What is being asked.
Which lines in the rows below contain the string "HoleStyle" with matching case? Filter them out and copy each one in full.

Stored data:
• • • • •
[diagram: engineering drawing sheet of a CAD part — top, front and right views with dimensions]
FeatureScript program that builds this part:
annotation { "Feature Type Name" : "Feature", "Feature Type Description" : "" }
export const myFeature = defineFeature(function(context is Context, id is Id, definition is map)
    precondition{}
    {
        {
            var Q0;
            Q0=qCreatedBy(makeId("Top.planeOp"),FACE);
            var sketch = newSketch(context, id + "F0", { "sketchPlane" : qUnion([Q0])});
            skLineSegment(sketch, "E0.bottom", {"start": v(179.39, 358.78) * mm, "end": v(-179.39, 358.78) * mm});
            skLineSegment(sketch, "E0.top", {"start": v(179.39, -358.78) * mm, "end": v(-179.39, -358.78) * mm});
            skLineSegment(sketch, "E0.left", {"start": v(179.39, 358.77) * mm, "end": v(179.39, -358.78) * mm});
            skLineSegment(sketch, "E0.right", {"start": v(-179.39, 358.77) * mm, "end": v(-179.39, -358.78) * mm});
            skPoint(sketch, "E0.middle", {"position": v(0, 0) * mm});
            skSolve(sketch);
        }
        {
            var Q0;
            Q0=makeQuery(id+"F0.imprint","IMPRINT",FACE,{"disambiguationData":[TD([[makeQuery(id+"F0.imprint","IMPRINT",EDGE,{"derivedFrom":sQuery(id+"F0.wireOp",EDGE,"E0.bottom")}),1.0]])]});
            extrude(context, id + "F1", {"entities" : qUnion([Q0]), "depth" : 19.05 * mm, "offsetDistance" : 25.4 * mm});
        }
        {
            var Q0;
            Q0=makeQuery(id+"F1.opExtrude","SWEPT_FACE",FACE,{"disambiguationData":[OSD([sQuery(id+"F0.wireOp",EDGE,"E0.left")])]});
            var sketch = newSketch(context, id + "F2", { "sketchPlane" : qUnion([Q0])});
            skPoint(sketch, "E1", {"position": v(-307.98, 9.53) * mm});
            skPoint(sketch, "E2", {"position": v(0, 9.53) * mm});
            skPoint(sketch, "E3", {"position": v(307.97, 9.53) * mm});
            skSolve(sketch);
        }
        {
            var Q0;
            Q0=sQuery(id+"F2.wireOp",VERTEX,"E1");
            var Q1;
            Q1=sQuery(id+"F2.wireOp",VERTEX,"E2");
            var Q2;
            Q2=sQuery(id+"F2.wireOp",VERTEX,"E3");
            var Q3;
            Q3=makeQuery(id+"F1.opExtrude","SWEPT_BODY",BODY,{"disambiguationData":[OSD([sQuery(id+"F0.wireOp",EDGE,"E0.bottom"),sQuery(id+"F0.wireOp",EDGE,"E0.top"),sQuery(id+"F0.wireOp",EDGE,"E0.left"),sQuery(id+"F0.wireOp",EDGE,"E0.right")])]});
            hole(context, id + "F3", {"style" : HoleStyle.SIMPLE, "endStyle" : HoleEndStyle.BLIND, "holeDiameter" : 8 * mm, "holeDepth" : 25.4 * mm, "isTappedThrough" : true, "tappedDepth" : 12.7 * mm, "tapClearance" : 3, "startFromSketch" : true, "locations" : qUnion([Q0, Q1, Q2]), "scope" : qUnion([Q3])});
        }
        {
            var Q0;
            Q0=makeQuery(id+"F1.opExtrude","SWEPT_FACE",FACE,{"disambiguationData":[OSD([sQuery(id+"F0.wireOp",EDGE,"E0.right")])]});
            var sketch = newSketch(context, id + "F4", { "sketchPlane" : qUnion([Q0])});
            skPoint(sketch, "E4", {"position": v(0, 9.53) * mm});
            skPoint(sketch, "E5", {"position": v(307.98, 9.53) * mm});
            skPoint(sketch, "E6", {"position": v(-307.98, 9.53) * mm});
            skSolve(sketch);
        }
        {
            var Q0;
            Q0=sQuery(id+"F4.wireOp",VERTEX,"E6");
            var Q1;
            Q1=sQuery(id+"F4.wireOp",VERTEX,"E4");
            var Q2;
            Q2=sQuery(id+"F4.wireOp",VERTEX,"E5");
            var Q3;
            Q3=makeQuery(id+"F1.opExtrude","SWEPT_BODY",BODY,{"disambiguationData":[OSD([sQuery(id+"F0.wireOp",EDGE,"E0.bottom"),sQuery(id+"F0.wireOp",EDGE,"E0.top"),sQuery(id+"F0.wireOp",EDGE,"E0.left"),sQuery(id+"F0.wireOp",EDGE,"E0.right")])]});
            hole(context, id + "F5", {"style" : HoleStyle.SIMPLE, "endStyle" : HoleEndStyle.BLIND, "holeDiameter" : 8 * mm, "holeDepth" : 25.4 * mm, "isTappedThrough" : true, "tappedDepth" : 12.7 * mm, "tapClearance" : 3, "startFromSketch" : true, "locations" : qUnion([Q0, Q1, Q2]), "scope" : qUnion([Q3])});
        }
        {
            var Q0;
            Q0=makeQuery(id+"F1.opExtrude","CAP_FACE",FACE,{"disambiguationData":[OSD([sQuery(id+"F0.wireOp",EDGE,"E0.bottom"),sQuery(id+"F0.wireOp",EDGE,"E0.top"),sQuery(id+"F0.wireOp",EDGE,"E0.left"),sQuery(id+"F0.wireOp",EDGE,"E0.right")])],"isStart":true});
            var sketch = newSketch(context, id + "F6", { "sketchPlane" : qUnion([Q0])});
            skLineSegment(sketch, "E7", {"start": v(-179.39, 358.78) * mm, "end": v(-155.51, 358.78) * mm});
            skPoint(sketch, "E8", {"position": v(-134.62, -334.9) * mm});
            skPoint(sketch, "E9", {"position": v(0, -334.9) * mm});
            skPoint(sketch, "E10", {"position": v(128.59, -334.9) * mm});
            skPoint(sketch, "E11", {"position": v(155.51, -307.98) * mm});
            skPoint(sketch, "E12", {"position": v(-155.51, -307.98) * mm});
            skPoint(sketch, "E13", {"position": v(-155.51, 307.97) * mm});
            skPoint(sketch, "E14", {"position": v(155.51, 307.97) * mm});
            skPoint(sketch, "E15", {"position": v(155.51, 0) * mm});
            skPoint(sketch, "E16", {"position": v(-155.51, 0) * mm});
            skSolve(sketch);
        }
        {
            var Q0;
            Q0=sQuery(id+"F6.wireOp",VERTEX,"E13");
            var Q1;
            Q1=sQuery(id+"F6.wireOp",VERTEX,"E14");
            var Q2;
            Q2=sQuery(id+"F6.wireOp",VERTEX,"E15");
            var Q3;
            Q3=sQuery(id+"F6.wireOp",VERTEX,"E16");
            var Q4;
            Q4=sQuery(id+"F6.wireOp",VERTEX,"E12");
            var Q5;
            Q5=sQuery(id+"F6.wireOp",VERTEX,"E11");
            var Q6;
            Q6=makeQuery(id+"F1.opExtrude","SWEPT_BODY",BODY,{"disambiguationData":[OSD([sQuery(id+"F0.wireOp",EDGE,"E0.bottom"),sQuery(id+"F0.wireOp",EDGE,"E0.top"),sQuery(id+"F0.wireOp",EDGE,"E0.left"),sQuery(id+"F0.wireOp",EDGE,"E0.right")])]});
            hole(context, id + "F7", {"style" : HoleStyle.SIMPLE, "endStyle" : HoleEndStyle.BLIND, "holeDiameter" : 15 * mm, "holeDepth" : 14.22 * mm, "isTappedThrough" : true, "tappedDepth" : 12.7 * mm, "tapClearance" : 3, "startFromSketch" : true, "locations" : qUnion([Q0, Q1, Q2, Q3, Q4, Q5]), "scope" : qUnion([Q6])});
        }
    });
• • • • •
Exercise output.
            hole(context, id + "F3", {"style" : HoleStyle.SIMPLE, "endStyle" : HoleEndStyle.BLIND, "holeDiameter" : 8 * mm, "holeDepth" : 25.4 * mm, "isTappedThrough" : true, "tappedDepth" : 12.7 * mm, "tapClearance" : 3, "startFromSketch" : true, "locations" : qUnion([Q0, Q1, Q2]), "scope" : qUnion([Q3])});
            hole(context, id + "F5", {"style" : HoleStyle.SIMPLE, "endStyle" : HoleEndStyle.BLIND, "holeDiameter" : 8 * mm, "holeDepth" : 25.4 * mm, "isTappedThrough" : true, "tappedDepth" : 12.7 * mm, "tapClearance" : 3, "startFromSketch" : true, "locations" : qUnion([Q0, Q1, Q2]), "scope" : qUnion([Q3])});
            hole(context, id + "F7", {"style" : HoleStyle.SIMPLE, "endStyle" : HoleEndStyle.BLIND, "holeDiameter" : 15 * mm, "holeDepth" : 14.22 * mm, "isTappedThrough" : true, "tappedDepth" : 12.7 * mm, "tapClearance" : 3, "startFromSketch" : true, "locations" : qUnion([Q0, Q1, Q2, Q3, Q4, Q5]), "scope" : qUnion([Q6])});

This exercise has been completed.